A classe média também corre riscos no crédito ao consumidor e para seus negócios. O programa de Marina Silva é claro quando diz (pág. 60) que vão acabar com os subsídios nos financiamentos agropecuários e imobiliários e tirar os bancos públicos da concorrência com os bancos privados. Isso significa que para milhões de famílias que hoje chegaram à classe média no campo porque o PRONAF incentiva a produção vão ter perdas pesadas. E comprar a casa própria vai ficar mais caro com o aumento dos encargos do Minha Casa, Minha Vida. 

No geral, com a proposta de "Banco Central independente" e "fortalecimento dos bancos privados" haverá aumento das taxas de juros e redução do poder de compra das famílias. Isso enfraquece toda a economia, em especial comerciantes e produtores industriais e rurais de pequeno porte, que sentirão os impactos de uma clientela sem dinheiro para comprar.
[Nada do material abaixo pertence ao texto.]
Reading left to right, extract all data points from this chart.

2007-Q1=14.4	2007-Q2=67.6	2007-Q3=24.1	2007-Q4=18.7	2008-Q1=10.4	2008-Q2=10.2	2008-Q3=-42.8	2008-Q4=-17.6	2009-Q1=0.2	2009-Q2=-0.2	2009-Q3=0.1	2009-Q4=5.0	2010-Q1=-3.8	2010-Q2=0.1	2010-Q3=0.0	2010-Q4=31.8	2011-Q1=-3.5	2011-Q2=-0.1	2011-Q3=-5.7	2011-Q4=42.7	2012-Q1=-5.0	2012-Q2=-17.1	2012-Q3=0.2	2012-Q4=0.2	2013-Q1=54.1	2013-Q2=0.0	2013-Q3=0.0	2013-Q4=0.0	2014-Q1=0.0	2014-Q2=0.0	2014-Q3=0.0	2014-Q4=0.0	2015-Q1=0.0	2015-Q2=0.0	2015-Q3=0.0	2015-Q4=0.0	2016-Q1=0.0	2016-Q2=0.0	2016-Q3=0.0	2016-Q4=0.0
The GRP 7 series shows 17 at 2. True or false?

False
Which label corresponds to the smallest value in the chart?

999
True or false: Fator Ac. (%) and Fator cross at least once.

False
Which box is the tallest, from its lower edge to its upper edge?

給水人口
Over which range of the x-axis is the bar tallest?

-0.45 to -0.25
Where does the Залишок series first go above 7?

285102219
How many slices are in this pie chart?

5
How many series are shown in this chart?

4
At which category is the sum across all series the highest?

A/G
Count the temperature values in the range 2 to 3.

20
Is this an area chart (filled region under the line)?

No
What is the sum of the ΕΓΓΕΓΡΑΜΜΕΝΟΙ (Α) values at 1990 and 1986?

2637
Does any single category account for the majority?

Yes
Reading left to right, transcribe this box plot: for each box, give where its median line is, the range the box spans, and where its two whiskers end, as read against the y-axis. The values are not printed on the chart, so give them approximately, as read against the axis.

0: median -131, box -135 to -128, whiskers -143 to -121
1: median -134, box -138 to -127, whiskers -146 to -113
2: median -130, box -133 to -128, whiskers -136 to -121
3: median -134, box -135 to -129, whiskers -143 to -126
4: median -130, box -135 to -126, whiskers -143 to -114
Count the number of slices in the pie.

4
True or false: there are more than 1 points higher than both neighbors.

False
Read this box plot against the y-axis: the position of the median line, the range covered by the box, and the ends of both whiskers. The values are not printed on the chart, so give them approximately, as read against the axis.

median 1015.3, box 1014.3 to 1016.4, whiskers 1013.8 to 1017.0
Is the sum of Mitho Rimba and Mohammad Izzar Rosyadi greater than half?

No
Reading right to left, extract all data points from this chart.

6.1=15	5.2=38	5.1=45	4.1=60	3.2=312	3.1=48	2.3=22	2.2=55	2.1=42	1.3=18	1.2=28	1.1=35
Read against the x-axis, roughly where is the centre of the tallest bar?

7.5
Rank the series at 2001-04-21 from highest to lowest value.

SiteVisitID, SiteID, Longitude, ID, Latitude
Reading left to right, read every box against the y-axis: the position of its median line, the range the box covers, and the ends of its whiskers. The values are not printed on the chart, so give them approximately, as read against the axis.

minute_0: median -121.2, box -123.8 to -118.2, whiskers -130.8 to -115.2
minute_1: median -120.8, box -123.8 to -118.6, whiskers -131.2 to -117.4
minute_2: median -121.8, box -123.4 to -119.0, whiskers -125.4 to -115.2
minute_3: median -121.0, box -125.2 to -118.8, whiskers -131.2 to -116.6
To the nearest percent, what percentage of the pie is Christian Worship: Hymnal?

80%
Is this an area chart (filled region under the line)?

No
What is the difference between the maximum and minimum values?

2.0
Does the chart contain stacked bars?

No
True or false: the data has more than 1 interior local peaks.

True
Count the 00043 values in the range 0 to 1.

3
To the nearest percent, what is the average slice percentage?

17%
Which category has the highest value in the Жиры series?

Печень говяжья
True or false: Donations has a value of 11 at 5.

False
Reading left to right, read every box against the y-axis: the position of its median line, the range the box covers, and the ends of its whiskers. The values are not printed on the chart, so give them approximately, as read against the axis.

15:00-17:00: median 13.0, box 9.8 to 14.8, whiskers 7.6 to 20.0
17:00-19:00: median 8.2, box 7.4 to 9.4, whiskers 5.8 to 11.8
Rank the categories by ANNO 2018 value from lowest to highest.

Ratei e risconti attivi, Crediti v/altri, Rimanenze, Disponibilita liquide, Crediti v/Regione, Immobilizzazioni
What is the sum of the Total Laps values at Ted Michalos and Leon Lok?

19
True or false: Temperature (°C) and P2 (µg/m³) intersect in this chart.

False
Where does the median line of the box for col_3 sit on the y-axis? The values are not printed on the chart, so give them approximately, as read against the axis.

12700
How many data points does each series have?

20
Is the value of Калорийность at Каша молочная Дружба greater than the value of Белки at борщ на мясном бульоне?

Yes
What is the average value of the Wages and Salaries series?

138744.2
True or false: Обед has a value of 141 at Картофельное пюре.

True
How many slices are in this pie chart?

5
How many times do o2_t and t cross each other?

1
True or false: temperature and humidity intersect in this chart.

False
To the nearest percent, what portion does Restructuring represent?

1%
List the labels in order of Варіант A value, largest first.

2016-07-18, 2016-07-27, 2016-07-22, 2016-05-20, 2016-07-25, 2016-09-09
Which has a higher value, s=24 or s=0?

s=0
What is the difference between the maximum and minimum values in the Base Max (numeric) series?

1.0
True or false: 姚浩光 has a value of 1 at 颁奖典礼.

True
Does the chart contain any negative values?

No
Quem conseguiu comprar um carro não terá dinheiro para consertá-lo, e lá se vai a oficina do Pedrinho. Quem comprou uma casa não terá dinheiro para reformá-la e lá se vai a loja de materiais da dona Maria. Sumindo o dinheiro dona Edilene não terá mais clientela para os produtos que vende de casa em casa ou no local de trabalho. 

Os aposentados da classe média também serão afetados por eventual vitória de Marina, que no seu programa de governo fala em usar recursos dos fundos de pensão para emprestar aos bancos privados, ou seja, pondo em risco os benefícios futuros. Muitos deles ajudam filhos e netos jovens a tentar melhores oportunidades a partir de concursos, e ficarão sem condições de prestar tal provimento também pelos arrochos gerais por tarifaços, impostos e congelamento da tabela do IR. 

Aí voltamos aos nossos gloriosos jovens estudantes. Com a desvalorização do real e corte dos programas sociais voltaremos aos anos FHC: universidades e escolas técnicas sem dinheiro, sucateadas, demitindo ou não contratando professores e programas como o FIES, PROUNI e Ciência sem Fronteiras tendendo a desaparecer. Onde esse tipo de programa econômico foi aplicado o que se vê é o desemprego de jovens em larga escala. Na Espanha, por exemplo, mais da metade não consegue emprego e acaba migrando ou partindo para o subemprego e marginalidade. 

Nisso os concurseiros, que não terão mais concursos e se tiverem os salários já não serão os mesmos, com o dinheiro dos pais escasseando, vão ser chamados a participar dos tempos bicudos da pior maneira possível: entrando no mercado de trabalho mais velhos, sem experiência nem competitividade, aceitando funções desqualificadas para seu nível de formação e com baixos salários.

Isso é terrorismo contra Marina e Aécio? Claro que não. São antevisões com base em situações reais que já vivemos aqui e no mundo todo. Quem quiser pagar para ver vote neles, mas, por favor, não reclame depois na minha presença, ok? Se seu voto somente te prejudicasse o problema seria seu, mas eu também vou ser vítima dele, por isso não espere complacência para o que um ato irresponsável, impensado ou por ódio pode nos trazer de más consequências. 

Votar irresponsavelmente por impulso ou ódio é tão insensato como diante de um problema achar que o suicídio pode resolver a vida. Pare, pense, pondere, olhe em volta, analise e decida o melhor para o seu futuro, dos seus filhos e da sua família. Já vimos esse filme antes, com messiânicos salvadores da pátria falando no novo mas contrabandeando as velhas práticas políticas para favorecer aos mais ricos.